I like life, can't imagine being dead, and especially will miss not being able to share experiences with my children, and help them as best I can. I have no reason to believe in an afterlife, which many find reason to fight for more life at any expense. Yet, the thought of immortality really pains me. I see so many people develop a personality that after a while converges on some big idea, some routine in thought and behavior, it becomes not merely unhelpful to the world, but boring for the person and every thinking person around him. I rather respect the view of William F. Buckley, who not long before dying, said he was tired and didn't care to live much more. As Richard P. Feynman noted, he didn't feel like dying would be the end of him, because he has created so many memes, he would still be alive. That's a good attitude. During his death, proximally caused by kidney failure, his last words were 'I'd hate to die twice. It's so boring'.
I was reminded of this last weekend reading a couple of Reagan era bigshots discussing their big ideas. First, David Stockman had a Sunday NYTimes op-ed decrying Republican hypocrisy for not enthusiastically raising tax rates on the wealthy. Stockman became famous after a December 1981 Atlantic Monthly article, "The Education of David Stockman", based on lengthy interviews with famous liberal financial reporter William Greider. In it he pronounced great skepticism of supply side economics (lower taxes--> higher revenues). Clearly, his big idea is unchanged.
On the other side, Arthur Laffer, the guy who promoted supply side economics by showing, on a cocktail napkin, that theoretically at some point a higher tax rate implies a lower tax revenues by virtue of their boundary conditions, also had a prominent WSJ op-ed. In it, he said raising taxes would hurt the economy and tax revenues, just as he said in 1980.
Since 1980 total tax revenue as a percent of the US economy, has risen and then fallen to its 1980 level, while marginal tax rates have fallen for both income and capital gains. Total spending, meanwhile, is at record peacetime levels as a percent of GDP. Given the various Democrats and Republicans in charge of the White House or Congress, and business cycles, the cause and effect is not obvious. But clearly 30 years later, we are spending more, and government is getting about the same total vig at lower marginal rates.
Now, I tend like simple proofs and so a demonstration on a cocktail napkin is impressive, but that's besides the point. They both have had their say and they've said it. Thirty years after the fact, it is still the their only big insight that gets them top billing in the New York Times and Wall Street Journal. I am sure it will be in the second paragraph of their obituaries. We don't need another 900 years of that. They themselves will become bored saying it. Best to move on, let others reformulate their argument, and say it better or not at all.

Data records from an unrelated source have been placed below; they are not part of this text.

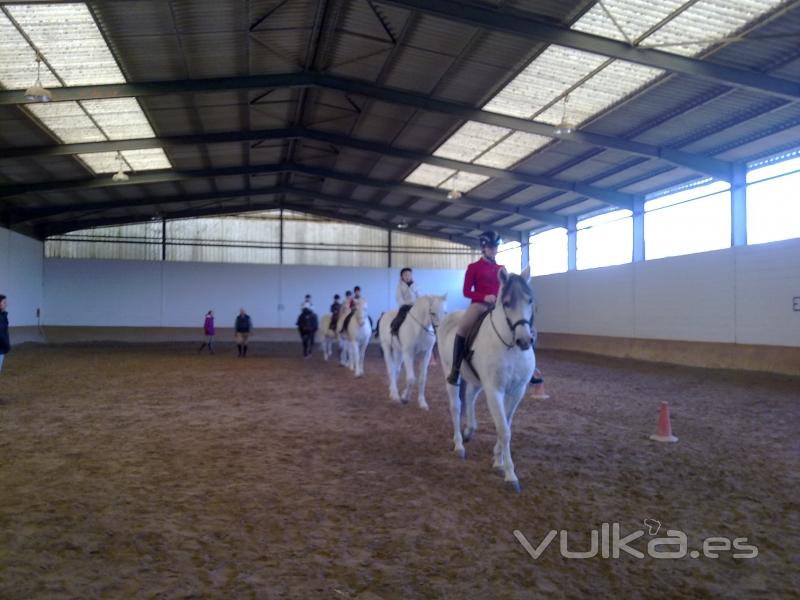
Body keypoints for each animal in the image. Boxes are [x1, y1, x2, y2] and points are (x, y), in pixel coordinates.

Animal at [440, 268, 536, 492]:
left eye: (530, 300)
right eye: (507, 303)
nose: (524, 341)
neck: (510, 347)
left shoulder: (517, 391)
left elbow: (506, 425)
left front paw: (498, 461)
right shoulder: (494, 390)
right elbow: (504, 429)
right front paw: (510, 475)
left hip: (476, 381)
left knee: (469, 398)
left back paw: (469, 430)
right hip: (450, 374)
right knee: (456, 407)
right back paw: (459, 445)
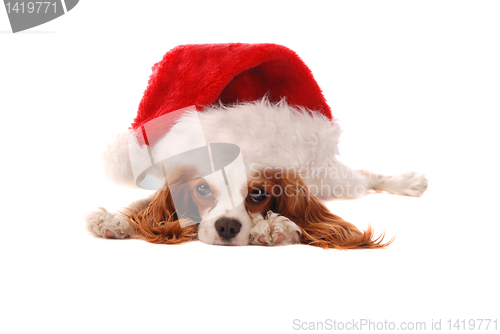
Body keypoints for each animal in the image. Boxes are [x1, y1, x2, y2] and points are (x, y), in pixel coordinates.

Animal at [86, 99, 426, 248]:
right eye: (203, 190)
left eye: (258, 194)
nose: (226, 226)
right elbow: (143, 208)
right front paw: (115, 220)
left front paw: (274, 227)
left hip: (331, 179)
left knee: (365, 177)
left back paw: (408, 182)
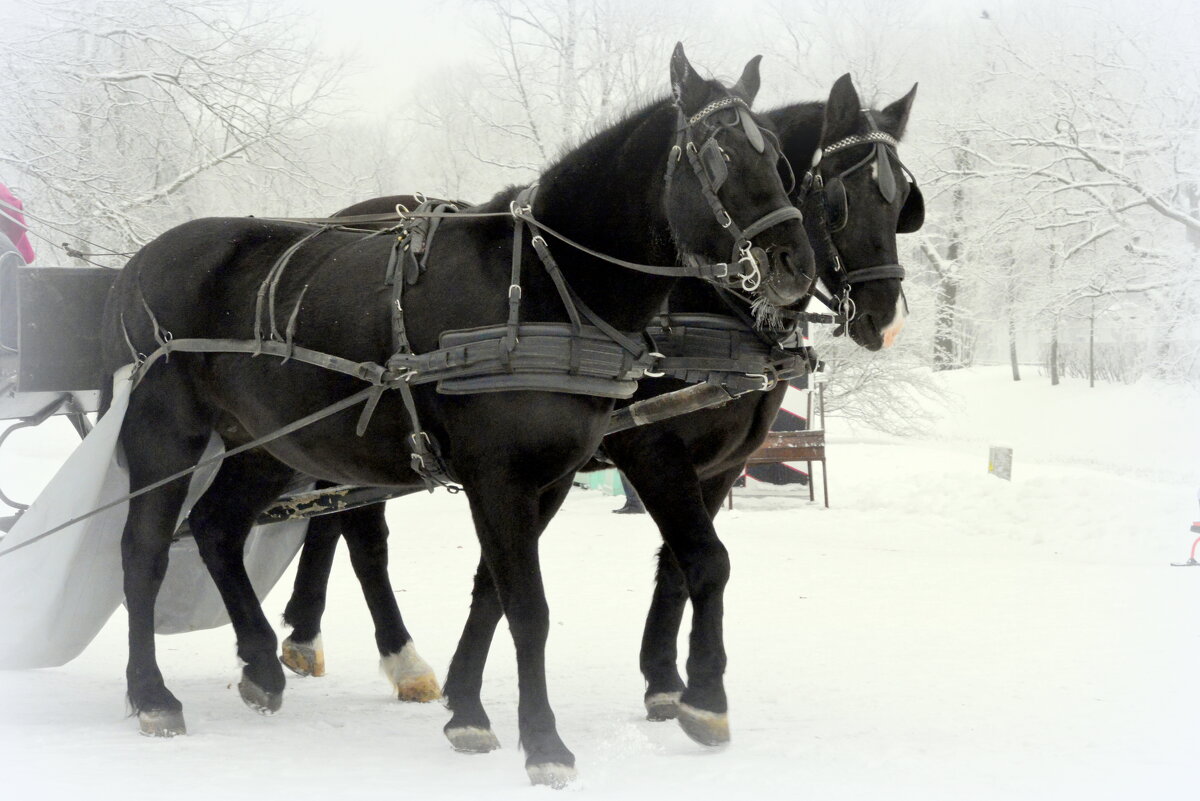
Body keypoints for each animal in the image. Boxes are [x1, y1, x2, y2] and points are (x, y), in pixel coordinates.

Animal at [103, 40, 811, 786]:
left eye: (779, 161)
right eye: (719, 157)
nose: (794, 263)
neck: (546, 290)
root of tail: (137, 263)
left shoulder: (551, 477)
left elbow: (495, 588)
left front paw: (470, 713)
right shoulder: (509, 474)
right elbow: (530, 606)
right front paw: (545, 741)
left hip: (268, 443)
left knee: (217, 528)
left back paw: (265, 665)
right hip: (165, 432)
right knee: (145, 550)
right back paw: (152, 692)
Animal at [276, 73, 921, 743]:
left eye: (904, 200)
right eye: (839, 195)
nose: (886, 319)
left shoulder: (716, 465)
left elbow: (673, 565)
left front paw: (664, 682)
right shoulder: (648, 448)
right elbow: (702, 559)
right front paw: (699, 697)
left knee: (330, 516)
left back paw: (307, 635)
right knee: (362, 535)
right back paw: (386, 655)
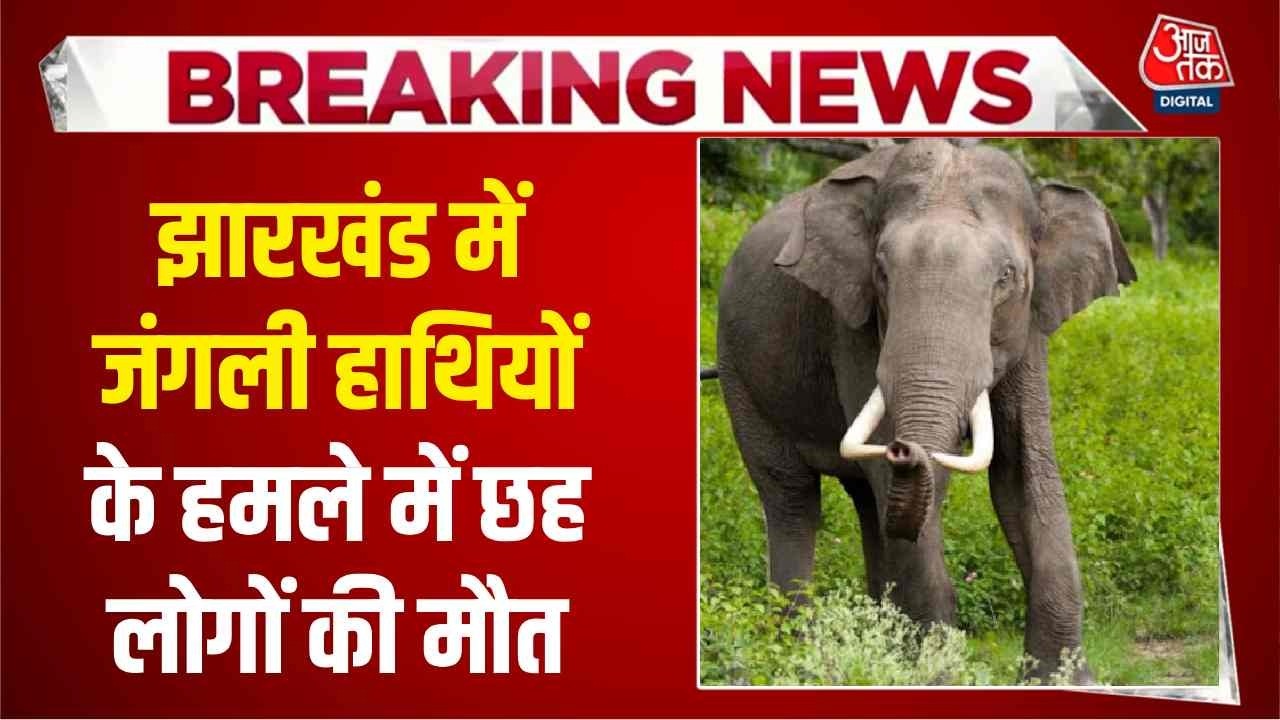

I guess my big idea--one I've been told is wrong, obvious, and for a time, illegal--is that risk, however defined, does not beget higher returns--on average or rationally expected. I know the academy doesn't want to hear it, but also I don't want to say it over and over. Maybe, I'll come back as a bug and experience some unexpected pleasure by hearing someone proved my assertion using the Taniyama-Shimura conjecture (proven by Andrew Wiles), giving the faux-rigor that economic assertions need to influence academics.